* HOW TO COMPLETE THIS TASK:
Restate the opening lines of the material below word for word, stopping after the line that contains "image shows no".

* DATA LISTING:
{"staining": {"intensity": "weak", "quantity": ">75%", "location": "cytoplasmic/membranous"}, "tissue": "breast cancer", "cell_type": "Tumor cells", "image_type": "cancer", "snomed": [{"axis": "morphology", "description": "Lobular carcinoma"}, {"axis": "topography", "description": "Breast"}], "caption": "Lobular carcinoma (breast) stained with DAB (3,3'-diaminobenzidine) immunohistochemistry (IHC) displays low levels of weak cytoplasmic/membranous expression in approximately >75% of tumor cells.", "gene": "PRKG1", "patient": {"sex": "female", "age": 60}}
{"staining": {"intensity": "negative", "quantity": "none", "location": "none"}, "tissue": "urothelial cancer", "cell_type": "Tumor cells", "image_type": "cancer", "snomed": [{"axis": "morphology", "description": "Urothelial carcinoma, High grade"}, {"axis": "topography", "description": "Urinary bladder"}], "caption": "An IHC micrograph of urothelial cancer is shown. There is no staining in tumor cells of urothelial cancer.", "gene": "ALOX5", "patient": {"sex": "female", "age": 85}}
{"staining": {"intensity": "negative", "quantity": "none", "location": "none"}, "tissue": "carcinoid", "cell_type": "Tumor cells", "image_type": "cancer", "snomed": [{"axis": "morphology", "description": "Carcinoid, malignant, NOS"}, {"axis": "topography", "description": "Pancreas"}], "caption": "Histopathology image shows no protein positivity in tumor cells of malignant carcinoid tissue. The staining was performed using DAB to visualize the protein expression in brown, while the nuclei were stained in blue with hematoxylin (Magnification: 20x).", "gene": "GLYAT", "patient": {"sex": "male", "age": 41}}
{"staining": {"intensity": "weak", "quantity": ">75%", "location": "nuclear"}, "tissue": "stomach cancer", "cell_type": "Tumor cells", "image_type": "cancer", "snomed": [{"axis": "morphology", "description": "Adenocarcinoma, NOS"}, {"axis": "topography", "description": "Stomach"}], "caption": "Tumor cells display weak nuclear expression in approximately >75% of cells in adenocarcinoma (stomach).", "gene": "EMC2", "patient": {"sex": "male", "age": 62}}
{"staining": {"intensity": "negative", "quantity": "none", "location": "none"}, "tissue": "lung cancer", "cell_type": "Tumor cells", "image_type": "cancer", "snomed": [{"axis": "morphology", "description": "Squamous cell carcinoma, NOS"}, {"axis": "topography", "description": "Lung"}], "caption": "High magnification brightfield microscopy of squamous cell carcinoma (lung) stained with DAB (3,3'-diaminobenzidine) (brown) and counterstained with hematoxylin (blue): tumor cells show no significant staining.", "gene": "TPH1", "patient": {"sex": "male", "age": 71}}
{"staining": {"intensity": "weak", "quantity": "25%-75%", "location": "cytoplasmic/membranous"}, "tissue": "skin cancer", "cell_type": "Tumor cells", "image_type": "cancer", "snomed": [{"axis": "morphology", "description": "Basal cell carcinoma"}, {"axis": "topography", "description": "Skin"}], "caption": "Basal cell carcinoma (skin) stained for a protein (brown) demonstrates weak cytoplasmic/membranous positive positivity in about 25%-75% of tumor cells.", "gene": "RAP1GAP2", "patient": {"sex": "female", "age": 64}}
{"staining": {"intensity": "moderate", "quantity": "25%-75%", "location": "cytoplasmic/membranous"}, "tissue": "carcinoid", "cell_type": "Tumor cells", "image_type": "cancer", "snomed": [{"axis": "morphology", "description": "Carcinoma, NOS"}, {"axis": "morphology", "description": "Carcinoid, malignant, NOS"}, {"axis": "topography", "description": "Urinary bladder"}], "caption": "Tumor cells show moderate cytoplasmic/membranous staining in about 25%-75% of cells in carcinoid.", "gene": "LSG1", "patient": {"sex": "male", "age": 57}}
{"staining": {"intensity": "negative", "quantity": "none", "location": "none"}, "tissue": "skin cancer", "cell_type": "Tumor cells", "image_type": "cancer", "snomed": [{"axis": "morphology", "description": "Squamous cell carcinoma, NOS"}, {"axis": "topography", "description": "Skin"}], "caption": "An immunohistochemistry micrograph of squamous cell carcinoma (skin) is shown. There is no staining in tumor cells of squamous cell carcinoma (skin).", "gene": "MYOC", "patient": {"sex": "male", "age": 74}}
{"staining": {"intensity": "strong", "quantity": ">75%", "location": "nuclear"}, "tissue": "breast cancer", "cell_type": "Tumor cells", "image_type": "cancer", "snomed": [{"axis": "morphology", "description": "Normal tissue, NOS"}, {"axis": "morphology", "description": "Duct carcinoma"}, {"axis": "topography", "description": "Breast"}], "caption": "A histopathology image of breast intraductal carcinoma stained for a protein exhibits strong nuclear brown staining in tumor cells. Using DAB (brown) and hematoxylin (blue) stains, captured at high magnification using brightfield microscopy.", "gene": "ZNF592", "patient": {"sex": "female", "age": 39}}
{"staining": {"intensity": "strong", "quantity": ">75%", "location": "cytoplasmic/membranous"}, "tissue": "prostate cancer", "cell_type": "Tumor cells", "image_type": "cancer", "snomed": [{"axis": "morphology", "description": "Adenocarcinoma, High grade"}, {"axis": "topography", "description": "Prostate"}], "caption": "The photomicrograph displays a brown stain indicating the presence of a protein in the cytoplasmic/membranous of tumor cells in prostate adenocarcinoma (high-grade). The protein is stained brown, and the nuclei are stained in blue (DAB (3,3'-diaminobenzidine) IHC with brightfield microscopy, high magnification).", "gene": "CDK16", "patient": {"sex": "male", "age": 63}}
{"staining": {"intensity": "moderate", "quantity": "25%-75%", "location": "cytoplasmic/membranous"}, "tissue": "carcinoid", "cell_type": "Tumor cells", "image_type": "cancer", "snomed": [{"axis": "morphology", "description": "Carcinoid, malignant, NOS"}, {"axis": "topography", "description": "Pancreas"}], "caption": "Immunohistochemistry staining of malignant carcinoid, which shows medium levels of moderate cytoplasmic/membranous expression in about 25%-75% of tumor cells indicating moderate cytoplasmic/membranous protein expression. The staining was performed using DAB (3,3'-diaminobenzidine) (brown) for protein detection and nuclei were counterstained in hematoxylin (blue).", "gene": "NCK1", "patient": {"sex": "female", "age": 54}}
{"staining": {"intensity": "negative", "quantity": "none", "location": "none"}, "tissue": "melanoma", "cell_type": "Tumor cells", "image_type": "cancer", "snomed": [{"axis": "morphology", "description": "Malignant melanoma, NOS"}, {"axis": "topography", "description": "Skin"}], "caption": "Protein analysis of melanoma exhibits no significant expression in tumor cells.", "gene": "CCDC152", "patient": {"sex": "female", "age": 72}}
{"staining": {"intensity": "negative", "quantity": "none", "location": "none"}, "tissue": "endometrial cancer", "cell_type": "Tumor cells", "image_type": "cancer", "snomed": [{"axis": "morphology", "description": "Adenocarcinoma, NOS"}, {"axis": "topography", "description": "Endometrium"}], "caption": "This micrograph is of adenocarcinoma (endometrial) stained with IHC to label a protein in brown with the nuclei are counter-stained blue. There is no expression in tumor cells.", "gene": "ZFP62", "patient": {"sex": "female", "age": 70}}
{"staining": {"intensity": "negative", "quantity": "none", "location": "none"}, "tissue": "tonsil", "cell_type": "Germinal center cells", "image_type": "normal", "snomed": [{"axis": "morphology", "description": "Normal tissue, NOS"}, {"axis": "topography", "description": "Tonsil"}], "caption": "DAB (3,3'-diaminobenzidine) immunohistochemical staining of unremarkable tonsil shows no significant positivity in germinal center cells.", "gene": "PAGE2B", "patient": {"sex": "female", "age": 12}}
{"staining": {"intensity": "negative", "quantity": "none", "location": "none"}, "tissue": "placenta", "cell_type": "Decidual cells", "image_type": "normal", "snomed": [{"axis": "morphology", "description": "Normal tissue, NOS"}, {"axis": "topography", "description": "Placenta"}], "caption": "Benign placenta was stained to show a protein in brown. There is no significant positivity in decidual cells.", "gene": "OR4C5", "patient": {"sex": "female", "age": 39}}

* EXERCISE RESPONSE:
{"staining": {"intensity": "weak", "quantity": ">75%", "location": "cytoplasmic/membranous"}, "tissue": "breast cancer", "cell_type": "Tumor cells", "image_type": "cancer", "snomed": [{"axis": "morphology", "description": "Lobular carcinoma"}, {"axis": "topography", "description": "Breast"}], "caption": "Lobular carcinoma (breast) stained with DAB (3,3'-diaminobenzidine) immunohistochemistry (IHC) displays low levels of weak cytoplasmic/membranous expression in approximately >75% of tumor cells.", "gene": "PRKG1", "patient": {"sex": "female", "age": 60}}
{"staining": {"intensity": "negative", "quantity": "none", "location": "none"}, "tissue": "urothelial cancer", "cell_type": "Tumor cells", "image_type": "cancer", "snomed": [{"axis": "morphology", "description": "Urothelial carcinoma, High grade"}, {"axis": "topography", "description": "Urinary bladder"}], "caption": "An IHC micrograph of urothelial cancer is shown. There is no staining in tumor cells of urothelial cancer.", "gene": "ALOX5", "patient": {"sex": "female", "age": 85}}
{"staining": {"intensity": "negative", "quantity": "none", "location": "none"}, "tissue": "carcinoid", "cell_type": "Tumor cells", "image_type": "cancer", "snomed": [{"axis": "morphology", "description": "Carcinoid, malignant, NOS"}, {"axis": "topography", "description": "Pancreas"}], "caption": "Histopathology image shows no protein positivity in tumor cells of malignant carcinoid tissue. The staining was performed using DAB to visualize the protein expression in brown, while the nuclei were stained in blue with hematoxylin (Magnification: 20x).", "gene": "GLYAT", "patient": {"sex": "male", "age": 41}}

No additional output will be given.